◆ DESCRIPTION OF THE TASK ◆
In full and word for word, copy the records that follow.

◆ PROVIDED ENTRIES ◆
* * *

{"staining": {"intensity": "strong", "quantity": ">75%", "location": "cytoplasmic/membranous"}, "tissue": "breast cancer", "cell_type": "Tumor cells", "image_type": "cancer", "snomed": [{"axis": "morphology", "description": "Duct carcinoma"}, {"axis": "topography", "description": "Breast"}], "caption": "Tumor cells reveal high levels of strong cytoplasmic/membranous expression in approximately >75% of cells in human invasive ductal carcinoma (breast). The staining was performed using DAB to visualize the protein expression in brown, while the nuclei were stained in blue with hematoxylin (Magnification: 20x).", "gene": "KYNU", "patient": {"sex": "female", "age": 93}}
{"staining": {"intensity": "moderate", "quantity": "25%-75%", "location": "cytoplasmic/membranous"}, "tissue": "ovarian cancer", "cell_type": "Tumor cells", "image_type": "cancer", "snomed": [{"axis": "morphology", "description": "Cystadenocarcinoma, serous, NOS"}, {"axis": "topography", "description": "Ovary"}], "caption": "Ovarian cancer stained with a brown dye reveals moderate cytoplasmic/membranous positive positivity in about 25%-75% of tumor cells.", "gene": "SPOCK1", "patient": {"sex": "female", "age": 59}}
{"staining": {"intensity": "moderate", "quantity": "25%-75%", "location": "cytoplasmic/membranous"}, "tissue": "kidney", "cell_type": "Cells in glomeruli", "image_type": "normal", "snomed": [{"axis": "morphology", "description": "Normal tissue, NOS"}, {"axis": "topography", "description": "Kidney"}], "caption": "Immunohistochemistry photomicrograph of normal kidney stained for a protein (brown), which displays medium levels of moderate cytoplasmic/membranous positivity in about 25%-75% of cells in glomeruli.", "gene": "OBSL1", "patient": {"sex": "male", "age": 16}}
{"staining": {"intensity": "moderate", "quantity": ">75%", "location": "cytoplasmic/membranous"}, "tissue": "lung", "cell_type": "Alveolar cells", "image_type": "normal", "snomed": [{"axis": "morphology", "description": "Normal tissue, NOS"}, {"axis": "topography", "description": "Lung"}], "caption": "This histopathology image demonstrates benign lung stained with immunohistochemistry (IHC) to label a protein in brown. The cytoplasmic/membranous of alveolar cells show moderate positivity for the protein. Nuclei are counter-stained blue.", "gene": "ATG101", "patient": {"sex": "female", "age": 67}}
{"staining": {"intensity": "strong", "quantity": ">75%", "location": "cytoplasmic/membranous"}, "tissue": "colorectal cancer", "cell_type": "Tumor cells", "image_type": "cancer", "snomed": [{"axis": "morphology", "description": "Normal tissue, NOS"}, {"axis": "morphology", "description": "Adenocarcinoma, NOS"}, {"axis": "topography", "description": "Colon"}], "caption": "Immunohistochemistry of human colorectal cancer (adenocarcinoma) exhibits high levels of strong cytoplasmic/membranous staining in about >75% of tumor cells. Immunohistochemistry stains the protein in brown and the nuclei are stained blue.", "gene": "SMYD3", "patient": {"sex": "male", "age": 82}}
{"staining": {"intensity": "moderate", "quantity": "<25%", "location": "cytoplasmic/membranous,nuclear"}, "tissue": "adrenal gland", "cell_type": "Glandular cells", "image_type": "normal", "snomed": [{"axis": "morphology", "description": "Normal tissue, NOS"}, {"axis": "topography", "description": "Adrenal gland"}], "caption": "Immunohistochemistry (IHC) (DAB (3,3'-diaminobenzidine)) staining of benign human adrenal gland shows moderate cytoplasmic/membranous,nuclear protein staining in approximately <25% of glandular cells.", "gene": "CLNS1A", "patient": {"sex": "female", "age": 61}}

* * *

◆ YOUR SOLUTION ◆
{"staining": {"intensity": "strong", "quantity": ">75%", "location": "cytoplasmic/membranous"}, "tissue": "breast cancer", "cell_type": "Tumor cells", "image_type": "cancer", "snomed": [{"axis": "morphology", "description": "Duct carcinoma"}, {"axis": "topography", "description": "Breast"}], "caption": "Tumor cells reveal high levels of strong cytoplasmic/membranous expression in approximately >75% of cells in human invasive ductal carcinoma (breast). The staining was performed using DAB to visualize the protein expression in brown, while the nuclei were stained in blue with hematoxylin (Magnification: 20x).", "gene": "KYNU", "patient": {"sex": "female", "age": 93}}
{"staining": {"intensity": "moderate", "quantity": "25%-75%", "location": "cytoplasmic/membranous"}, "tissue": "ovarian cancer", "cell_type": "Tumor cells", "image_type": "cancer", "snomed": [{"axis": "morphology", "description": "Cystadenocarcinoma, serous, NOS"}, {"axis": "topography", "description": "Ovary"}], "caption": "Ovarian cancer stained with a brown dye reveals moderate cytoplasmic/membranous positive positivity in about 25%-75% of tumor cells.", "gene": "SPOCK1", "patient": {"sex": "female", "age": 59}}
{"staining": {"intensity": "moderate", "quantity": "25%-75%", "location": "cytoplasmic/membranous"}, "tissue": "kidney", "cell_type": "Cells in glomeruli", "image_type": "normal", "snomed": [{"axis": "morphology", "description": "Normal tissue, NOS"}, {"axis": "topography", "description": "Kidney"}], "caption": "Immunohistochemistry photomicrograph of normal kidney stained for a protein (brown), which displays medium levels of moderate cytoplasmic/membranous positivity in about 25%-75% of cells in glomeruli.", "gene": "OBSL1", "patient": {"sex": "male", "age": 16}}
{"staining": {"intensity": "moderate", "quantity": ">75%", "location": "cytoplasmic/membranous"}, "tissue": "lung", "cell_type": "Alveolar cells", "image_type": "normal", "snomed": [{"axis": "morphology", "description": "Normal tissue, NOS"}, {"axis": "topography", "description": "Lung"}], "caption": "This histopathology image demonstrates benign lung stained with immunohistochemistry (IHC) to label a protein in brown. The cytoplasmic/membranous of alveolar cells show moderate positivity for the protein. Nuclei are counter-stained blue.", "gene": "ATG101", "patient": {"sex": "female", "age": 67}}
{"staining": {"intensity": "strong", "quantity": ">75%", "location": "cytoplasmic/membranous"}, "tissue": "colorectal cancer", "cell_type": "Tumor cells", "image_type": "cancer", "snomed": [{"axis": "morphology", "description": "Normal tissue, NOS"}, {"axis": "morphology", "description": "Adenocarcinoma, NOS"}, {"axis": "topography", "description": "Colon"}], "caption": "Immunohistochemistry of human colorectal cancer (adenocarcinoma) exhibits high levels of strong cytoplasmic/membranous staining in about >75% of tumor cells. Immunohistochemistry stains the protein in brown and the nuclei are stained blue.", "gene": "SMYD3", "patient": {"sex": "male", "age": 82}}
{"staining": {"intensity": "moderate", "quantity": "<25%", "location": "cytoplasmic/membranous,nuclear"}, "tissue": "adrenal gland", "cell_type": "Glandular cells", "image_type": "normal", "snomed": [{"axis": "morphology", "description": "Normal tissue, NOS"}, {"axis": "topography", "description": "Adrenal gland"}], "caption": "Immunohistochemistry (IHC) (DAB (3,3'-diaminobenzidine)) staining of benign human adrenal gland shows moderate cytoplasmic/membranous,nuclear protein staining in approximately <25% of glandular cells.", "gene": "CLNS1A", "patient": {"sex": "female", "age": 61}}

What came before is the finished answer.